Das Buch endet mit gleich drei Schlussteilen, wobei der „Überblick“ eine Zusammenfassung wesentlicher Ergebnisse der Untersuchung bietet. In dem programmatisch mit „Was war Aufklärung“ überschriebenem zweiten Schlusskapitel werden diese Ergebnisse explizit in Beziehung zu einigen Forschungsfeldern gesetzt. Hier überzeugt unter anderem die konstruktive Auseinandersetzung mit Kosellecks Konzept der Verzeitlichung, wobei Fillafer betont, dass die Aufklärung die Grundlagen für ihre eigene Historisierung selbst geschaffen habe, die schon mit der Französischen Revolution einsetzte und zu einem Streit um deren Erbe bzw. Wertung wurde. Dezidiert wendet er sich gegen die Idee der Geschichtsmächtigkeit der „radikalen“ Aufklärung im Vergleich zu einer wenig ertragreichen „gemäßigten“ Aufklärung – ganz im Gegenteil hätte gerade Letztere bei genauerem Blick oftmals eine große innovative Kraft entfaltet. In der Zuspitzung finden sich Fillafers Positionen in dem letzten und kürzesten der drei Schlusskapitel, dem „Gesamtbild“. Hier stellt er heraus, dass nicht die Aufklärung die Französische Revolution hervorgebracht habe, sondern vielmehr umgekehrt aus den vielfältigen Aufklärungsströmungen durch und nach der Revolution ‚die‘ Aufklärung als Projekt der Moderne entworfen worden sei. So hätten sich „habitualisierte Aufklärung“ und „erinnerte Aufklärung“ (S. 525) entkoppelt – zwei Formulierungen, die im Hauptteil zur analytischen Präzisierung hätten beitragen können. Überzeugend wendet sich Fillafer gegen eine scharfe Scheidung von Aufklärung und Restauration, er zeigt vielmehr, dass diese Trennung eine Folge der Zurichtung des Aufklärungserbes seit der Französischen Revolution ist.

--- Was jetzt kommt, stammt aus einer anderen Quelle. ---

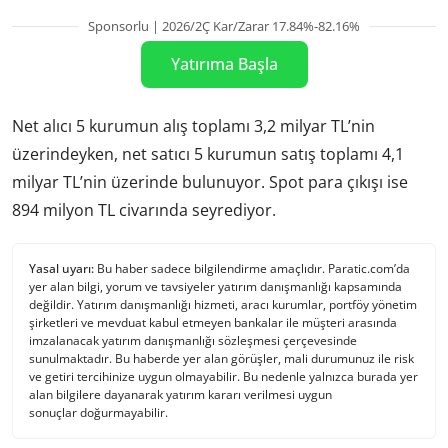
Sponsorlu | 2026/2Ç Kar/Zarar 17.84%-82.16%
Yatırıma Başla
Net alıcı 5 kurumun alış toplamı 3,2 milyar TL’nin
üzerindeyken, net satıcı 5 kurumun satış toplamı 4,1
milyar TL’nin üzerinde bulunuyor. Spot para çıkışı ise
894 milyon TL civarında seyrediyor.
Yasal uyarı:
Bu haber sadece bilgilendirme amaçlıdır. Paratic.com’da
yer alan bilgi, yorum ve tavsiyeler yatırım danışmanlığı kapsamında
değildir. Yatırım danışmanlığı hizmeti, aracı kurumlar, portföy yönetim
şirketleri ve mevduat kabul etmeyen bankalar ile müşteri arasında
imzalanacak yatırım danışmanlığı sözleşmesi çerçevesinde
sunulmaktadır. Bu haberde yer alan görüşler, mali durumunuz ile risk
ve getiri tercihinize uygun olmayabilir. Bu nedenle yalnızca burada yer
alan bilgilere dayanarak yatırım kararı verilmesi uygun
sonuçlar doğurmayabilir.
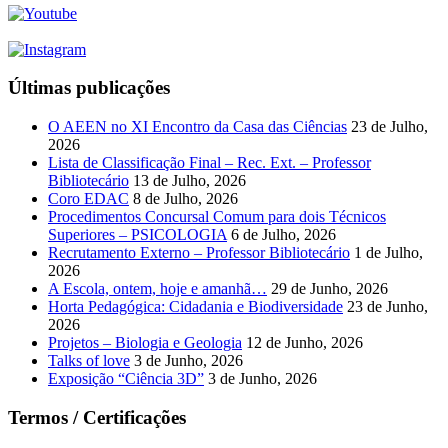
Últimas publicações
O AEEN no XI Encontro da Casa das Ciências
23 de Julho,
2026
Lista de Classificação Final – Rec. Ext. – Professor
Bibliotecário
13 de Julho, 2026
Coro EDAC
8 de Julho, 2026
Procedimentos Concursal Comum para dois Técnicos
Superiores – PSICOLOGIA
6 de Julho, 2026
Recrutamento Externo – Professor Bibliotecário
1 de Julho,
2026
A Escola, ontem, hoje e amanhã…
29 de Junho, 2026
Horta Pedagógica: Cidadania e Biodiversidade
23 de Junho,
2026
Projetos – Biologia e Geologia
12 de Junho, 2026
Talks of love
3 de Junho, 2026
Exposição “Ciência 3D”
3 de Junho, 2026
Termos / Certificações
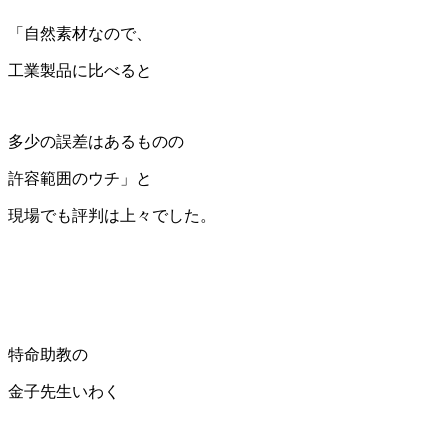
「自然素材なので、
工業製品に比べると
多少の誤差はあるものの
許容範囲のウチ」と
現場でも評判は上々でした。
特命助教の
金子先生いわく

In der Gesamtschau ist eine fulminante Studie zu konstatieren. Fillafer gelingt ein eindrucksvolles Gemälde der intellektuellen Entwicklungen der Habsburgermonarchie im Verlauf von rund 100 Jahren. Damit überwindet er überzeugend die überbetonte Zäsur ‚1800‘. Das wiederum führt jedoch dazu, dass die Konturen der behandelten Zeit am Anfang, vor allem jedoch am Ende sehr scharf akzentuiert werden. Sprachlich weiß die Arbeit vielfach zu brillieren. Die sprachgewaltige Wucht droht sich auf die lange Strecke jedoch etwas abzunutzen und erschwert in seltenen Fällen analytische Präzision. Auch das unkonkrete „man“ hätte vielleicht etwas weniger oft Verwendung finden dürfen. Inhaltlich hätte der Aspekt gelebter Praxis gegenüber gelehrten Diskussionen eventuell etwas stärker gewichtet werden können. Auch hätte der exemplarische oder paradigmatische Charakter einzelner Tiefenbohrungen noch besser begründet werden können. Aber all diese Punkte sind angesichts der enormen Breite und Qualität der Arbeit nur Marginalien. Denn zeitlich wird ein volles Jahrhundert behandelt, räumlich weiteste Teile der Monarchie abgedeckt; die Materialfülle an Archivalien und vor allem gedruckten Quellen ist außerordentlich, die Forschungsliteratur umfassend eingearbeitet. Die teils langen Fußnoten mögen vielleicht nicht überall als elegant gelten, ihre Lektüre lohnt sich aber häufig (beispielsweise S. 242 f., Fußnote 147) und eröffnet noch nuanciertere Deutungsebenen. In Summe liegt eine Studie vor, an deren Details oder auch ihren wesentlichen Thesen man sich reiben mag – vorbei kommt man aber an ihr bei der Beschäftigung mit der Habsburgermonarchie in der Sattelzeit mit Sicherheit für längere Zeit nicht.